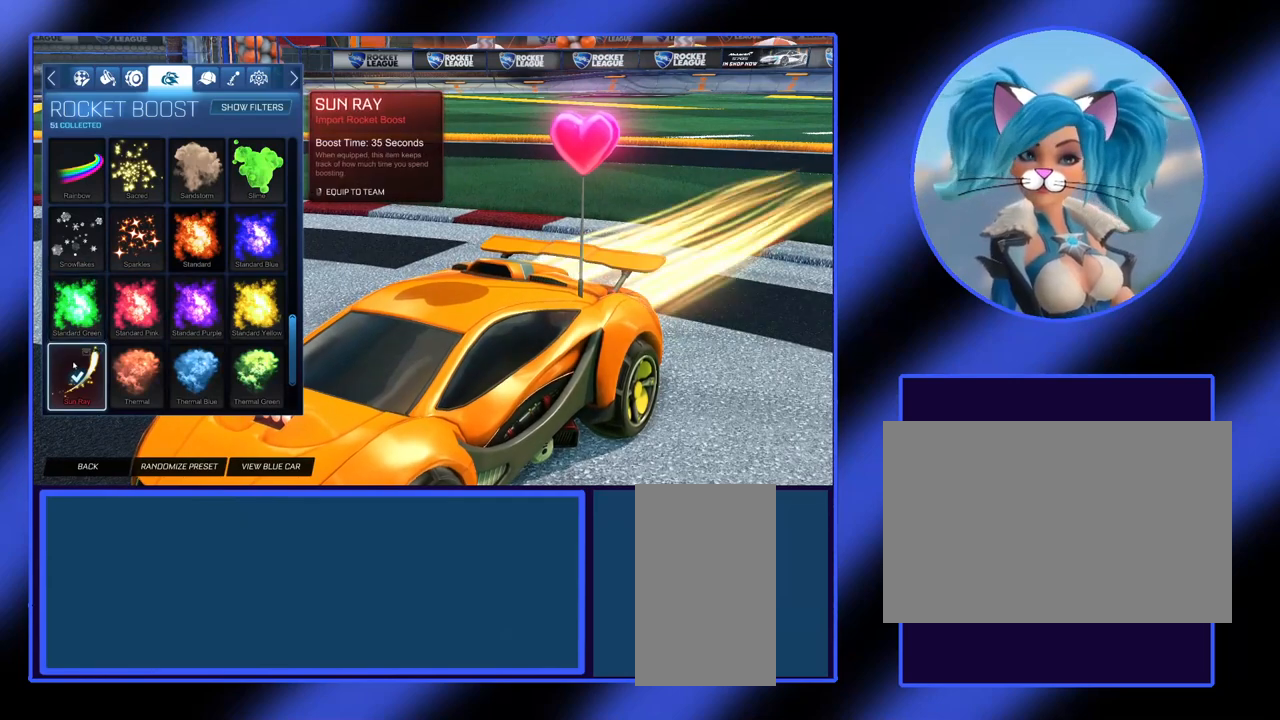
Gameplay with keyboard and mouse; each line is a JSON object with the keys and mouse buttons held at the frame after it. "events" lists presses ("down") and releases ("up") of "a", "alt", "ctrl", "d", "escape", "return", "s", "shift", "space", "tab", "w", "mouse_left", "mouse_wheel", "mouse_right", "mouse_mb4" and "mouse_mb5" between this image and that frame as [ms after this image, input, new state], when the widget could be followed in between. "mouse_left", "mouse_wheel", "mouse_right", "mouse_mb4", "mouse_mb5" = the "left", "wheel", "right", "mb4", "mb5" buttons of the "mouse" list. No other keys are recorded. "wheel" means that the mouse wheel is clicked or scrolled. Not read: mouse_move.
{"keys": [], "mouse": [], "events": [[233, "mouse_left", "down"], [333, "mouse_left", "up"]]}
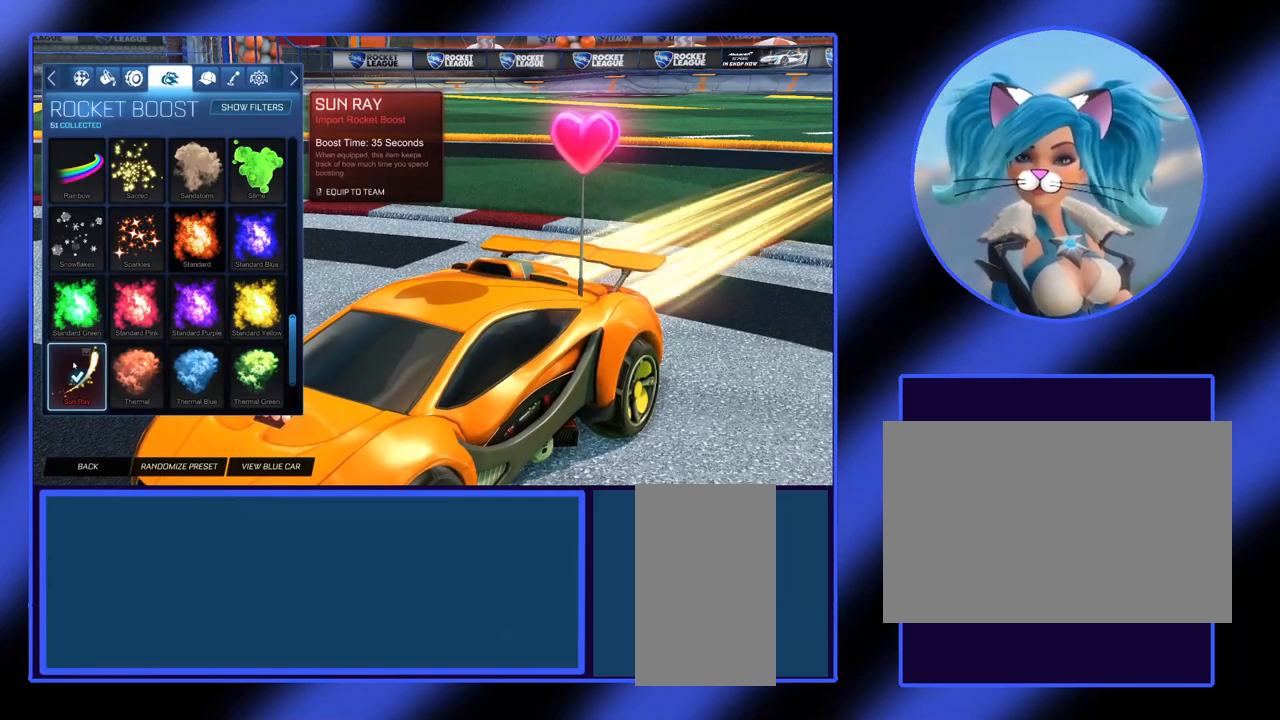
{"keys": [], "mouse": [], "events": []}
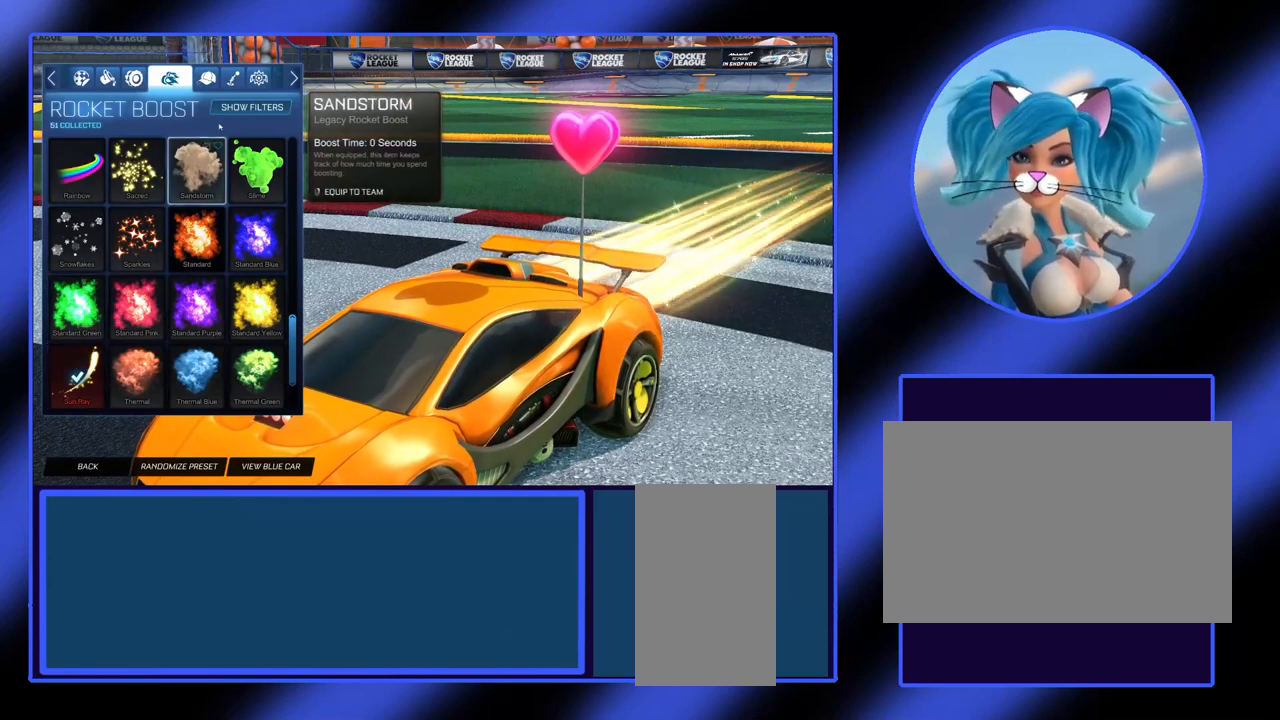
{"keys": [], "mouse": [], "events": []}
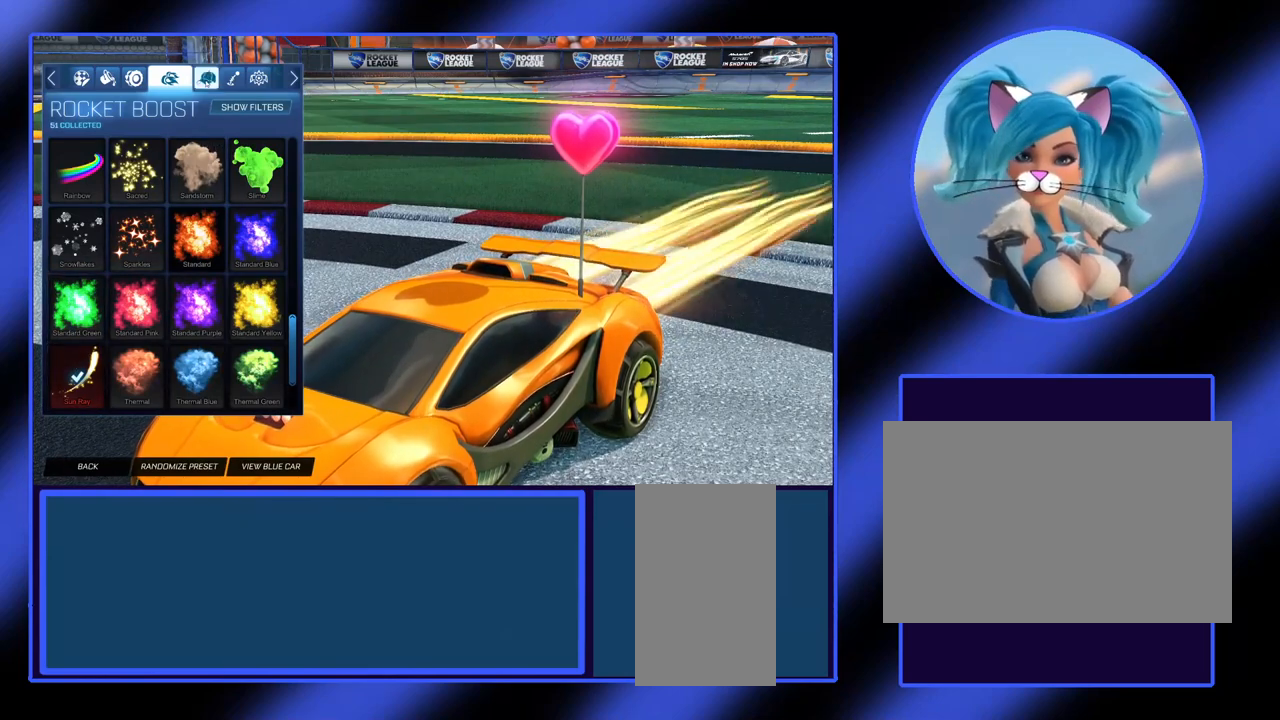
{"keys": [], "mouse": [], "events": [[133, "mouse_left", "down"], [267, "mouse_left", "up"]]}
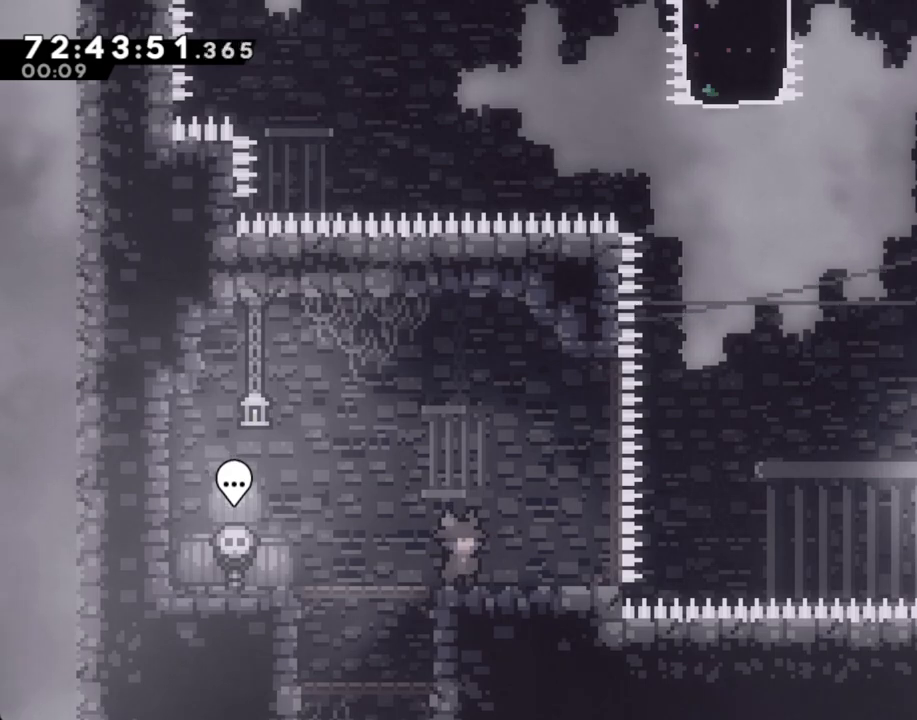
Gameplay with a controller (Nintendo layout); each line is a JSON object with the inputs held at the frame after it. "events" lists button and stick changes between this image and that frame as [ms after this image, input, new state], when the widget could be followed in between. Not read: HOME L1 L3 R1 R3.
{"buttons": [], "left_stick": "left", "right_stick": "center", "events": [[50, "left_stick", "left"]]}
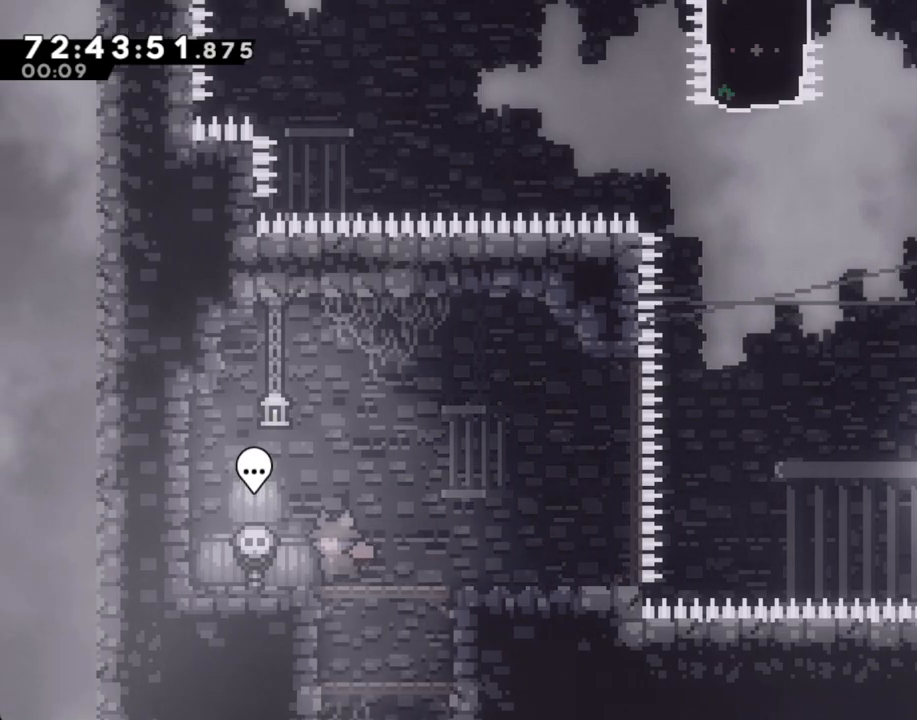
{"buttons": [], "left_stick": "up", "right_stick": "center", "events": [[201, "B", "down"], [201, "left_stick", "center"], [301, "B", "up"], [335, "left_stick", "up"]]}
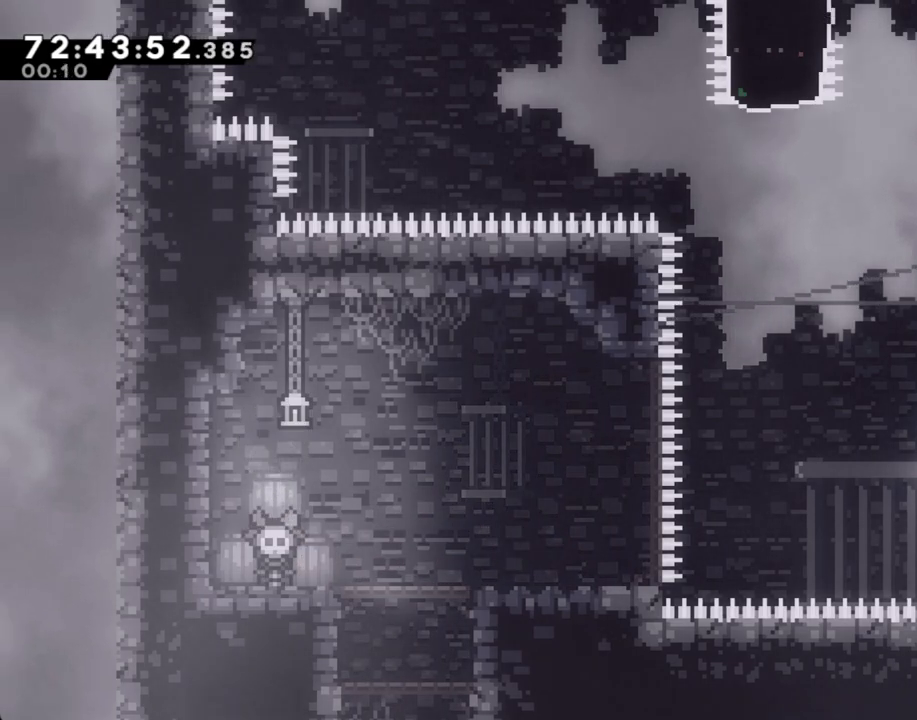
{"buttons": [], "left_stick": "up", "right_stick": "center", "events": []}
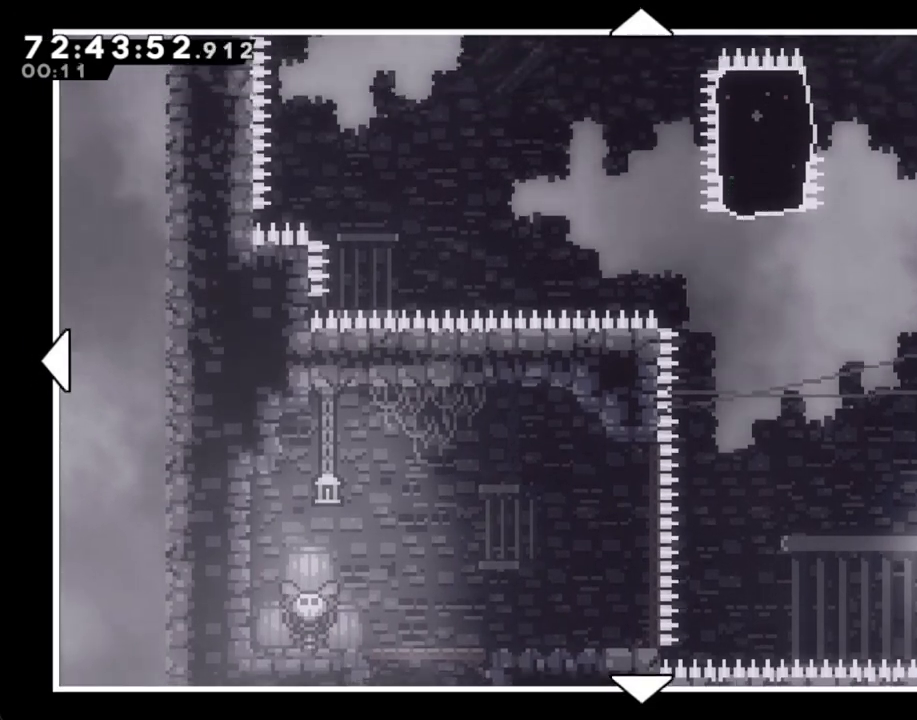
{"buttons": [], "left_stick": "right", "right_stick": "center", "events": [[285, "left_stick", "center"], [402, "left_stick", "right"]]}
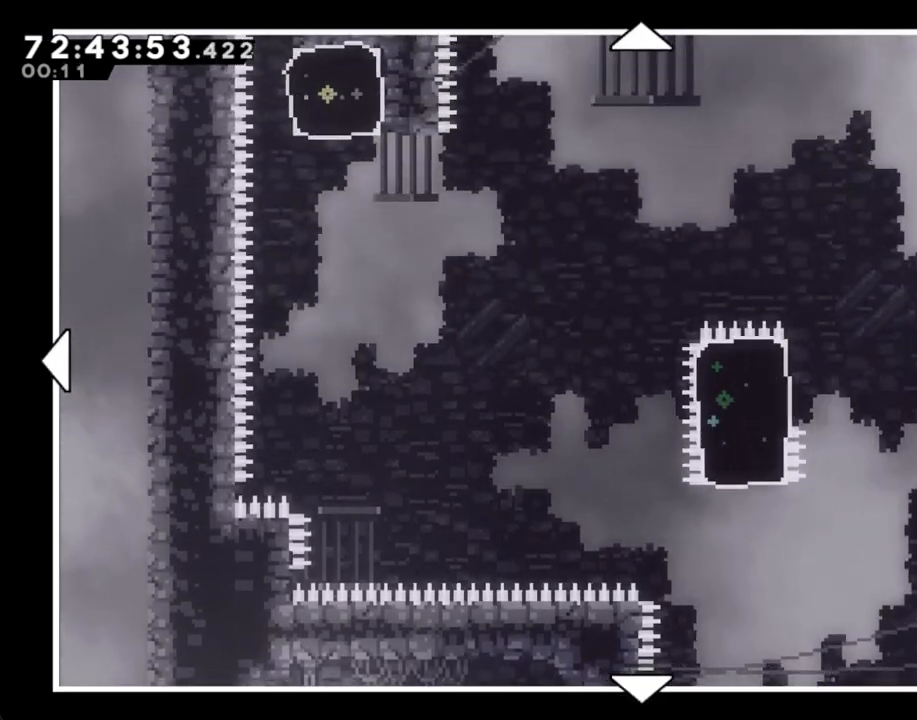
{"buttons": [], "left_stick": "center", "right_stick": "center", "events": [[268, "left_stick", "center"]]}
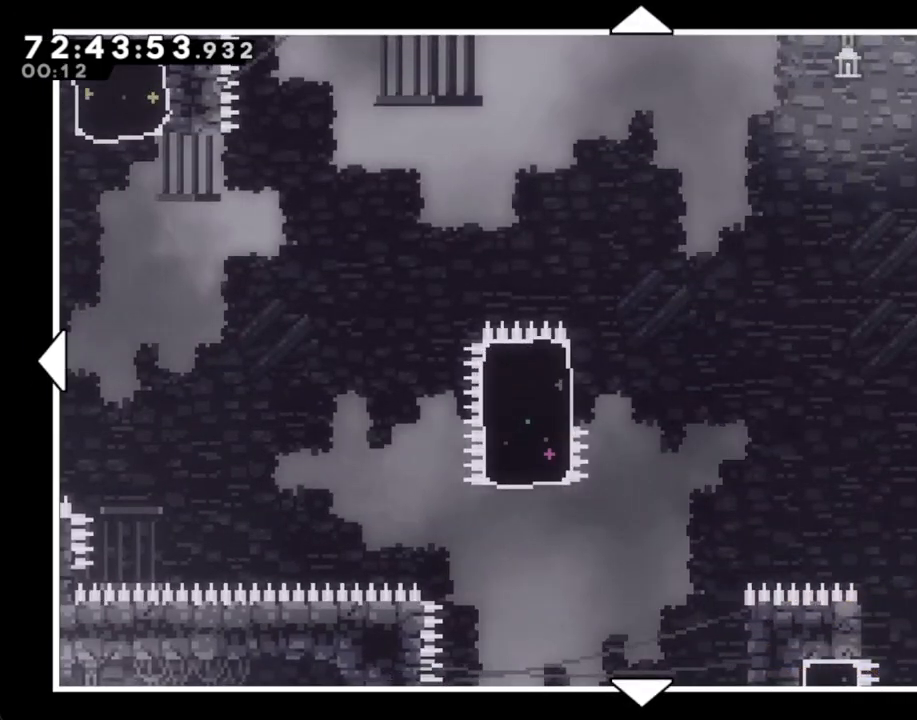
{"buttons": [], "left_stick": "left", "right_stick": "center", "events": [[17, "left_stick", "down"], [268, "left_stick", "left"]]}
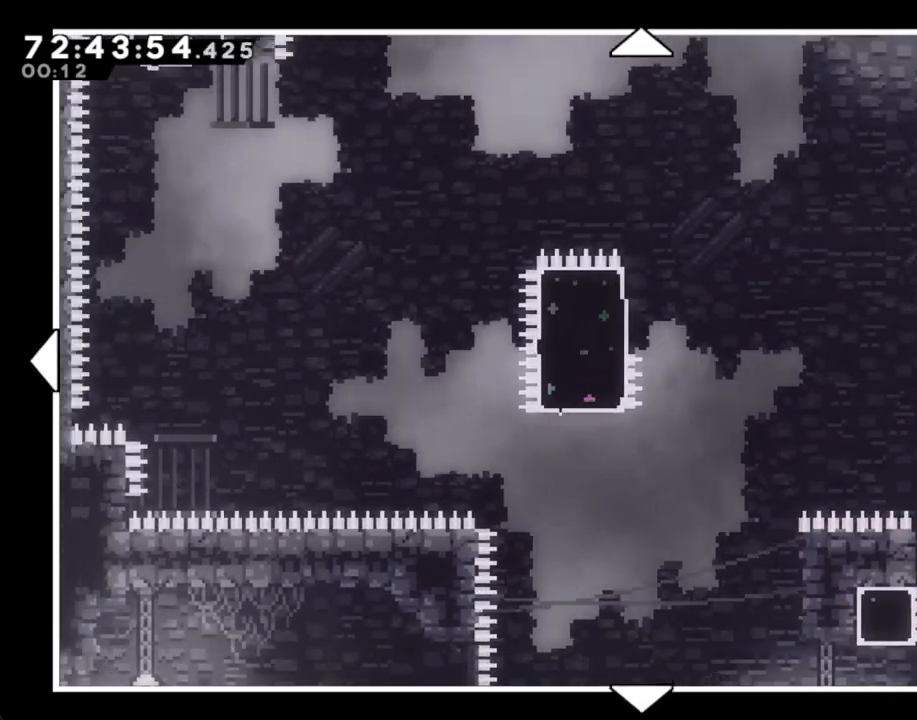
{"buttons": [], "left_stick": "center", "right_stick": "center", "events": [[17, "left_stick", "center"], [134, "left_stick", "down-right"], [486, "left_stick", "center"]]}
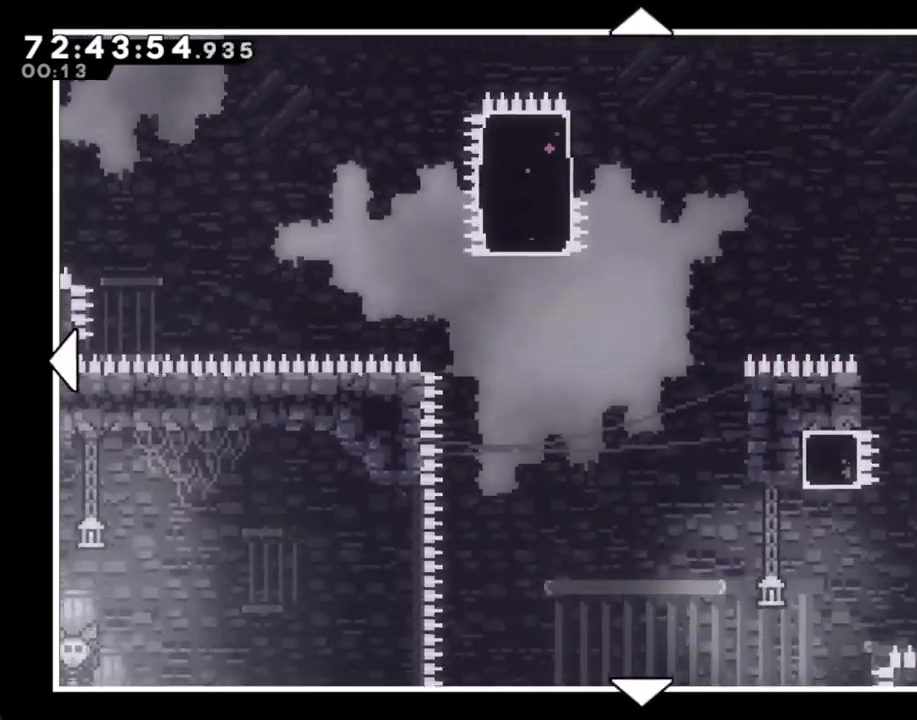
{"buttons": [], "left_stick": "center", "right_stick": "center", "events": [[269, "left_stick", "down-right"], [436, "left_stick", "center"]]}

WHAT IS BEING ASKED: Output the data verbatim, images excluded.

ANSWER FOR THIS EXERCISE:
Gameplay with keyboard and mouse; each line is a JSON object with the keys and mouse buttons held at the frame after it. "events" lists presses ("down") and releases ("up") of "a", "alt", "ctrl", "d", "escape", "return", "s", "shift", "space", "tab", "w", "mouse_left", "mouse_wheel", "mouse_right", "mouse_mb4" and "mouse_mb5" between this image and that frame as [ms after this image, input, new state], when the widget could be followed in between. "mouse_left", "mouse_wheel", "mouse_right", "mouse_mb4", "mouse_mb5" = the "left", "wheel", "right", "mb4", "mb5" buttons of the "mouse" list. No other keys are recorded. "wheel" means that the mouse wheel is clicked or scrolled. Not read: mouse_move.
{"keys": [], "mouse": [], "events": [[233, "mouse_left", "down"], [333, "mouse_left", "up"]]}
{"keys": [], "mouse": [], "events": []}
{"keys": [], "mouse": [], "events": []}
{"keys": [], "mouse": [], "events": [[133, "mouse_left", "down"], [267, "mouse_left", "up"]]}
Gameplay with a controller (Nintendo layout); each line is a JSON object with the inputs held at the frame after it. "events" lists button and stick changes between this image and that frame as [ms after this image, input, new state], when the widget could be followed in between. Not read: HOME L1 L3 R1 R3.
{"buttons": [], "left_stick": "left", "right_stick": "center", "events": [[50, "left_stick", "left"]]}
{"buttons": [], "left_stick": "up", "right_stick": "center", "events": [[201, "B", "down"], [201, "left_stick", "center"], [301, "B", "up"], [335, "left_stick", "up"]]}
{"buttons": [], "left_stick": "up", "right_stick": "center", "events": []}
{"buttons": [], "left_stick": "right", "right_stick": "center", "events": [[285, "left_stick", "center"], [402, "left_stick", "right"]]}
{"buttons": [], "left_stick": "center", "right_stick": "center", "events": [[268, "left_stick", "center"]]}
{"buttons": [], "left_stick": "left", "right_stick": "center", "events": [[17, "left_stick", "down"], [268, "left_stick", "left"]]}
{"buttons": [], "left_stick": "center", "right_stick": "center", "events": [[17, "left_stick", "center"], [134, "left_stick", "down-right"], [486, "left_stick", "center"]]}
{"buttons": [], "left_stick": "center", "right_stick": "center", "events": [[269, "left_stick", "down-right"], [436, "left_stick", "center"]]}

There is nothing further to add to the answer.